Despite 50% of CPG growth from 2013 to 2018 came from sustainability-marketed products (according to HBR’s analysis of 36 categories, 71,000+ SKUs - accounting for 40% of CPG dollar sales), some say there is still a disconnect between what consumers think 'green' purchases are. James O'Keefe, commercial director at Legal & General points out,
“There is a disconnect between what consumers understand and our brand’s sustainability objectives. 25% have never even heard of net-zero, while 3 in 10 can’t explain or don’t understand the connection with their pension pots.”
The impact? A say-do gap emerges around consumer attitudes to climate, where increased intent is not followed by increased action.

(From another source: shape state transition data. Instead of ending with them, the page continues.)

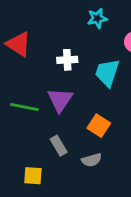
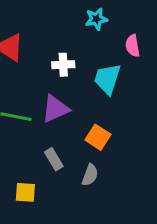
purple triangle: (60, 100) -> (55, 109), turned 32
gray semicircle: (92, 160) -> (90, 175), turned -54

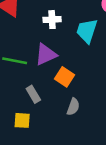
orange square: (98, 137) -> (64, 77), moved
gray rectangle: (54, 159) -> (33, 94), moved

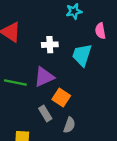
gray rectangle: (33, 94) -> (45, 114), moved

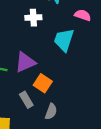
pink semicircle: (100, 31) -> (83, 15), turned 119
white cross: (50, 45) -> (33, 18), moved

Advertising is arguably the biggest engine of societal change in existence – it's a good place to start. Here are three ways brands can help lead the way to create demand for green products:
A recent analysis finds 40% of 'green' claims on business websites could be misleading - highlighting the land mines brands have to avoid when producing sustainably led communications.
The UK’s advertising body, ASA, issued a new warning to “crackdown on misleading and socially irresponsible environmental advertising”. This year alone they have tripled the number of adverts banned for ‘greenwashing’. For those interested, Gov.uk has a 13-part checklist to help prevent greenwashed claims. Check out Think With Google for five ways brands can successfully use sustainability messaging without greenwashing.
Greenwashing is compounded by ad fraud and misinformation. Incredibly moving and powerful creatives will be haunted if they appear on misinformation sites. A 2021 study by Newsguard and Comscore found big brands were spending up to $2.6 billion on sites that published misinformation through programmatic advertisers. To fight misinformation, Nandini Jammi & Claire Atkin have built checkmyads.org. Check them out.
Grace Kite called advertised emissions “the most important metric in marketing.” It allows advertisers to track the climate impact of additional sales generated by advertising. The work found advertising adds an extra 28% to the annual carbon footprint of every single person in the UK. Kite says “It’s 186 times bigger than the operational footprint of the UK’s advertising agencies.”
Similar research by Good-Loop found a “typical online ad campaign emits 5.4 tons of carbon dioxide – a third of what an average US consumer produces in a year.”
There's plenty of help for advertisers thinking about sustainability. For example, The Good Life - a contributor-led platform built by a variety of marketing practitioners - challenges marketers to reframe materiality and consumption and redefine what a ‘good life’ is.
Warc too recently launched a new Sustainability Hub. Created in partnership with LIONS and the UK’s Advertising Association, it helps marketers find “innovative ways to implement more sustainable actions to address the climate crisis.”
Another learning program, Changethebrief.org is a not-for-profit partnership between agencies and their clients. Google has a great piece on how CMOs can take an active role in driving sustainable growth.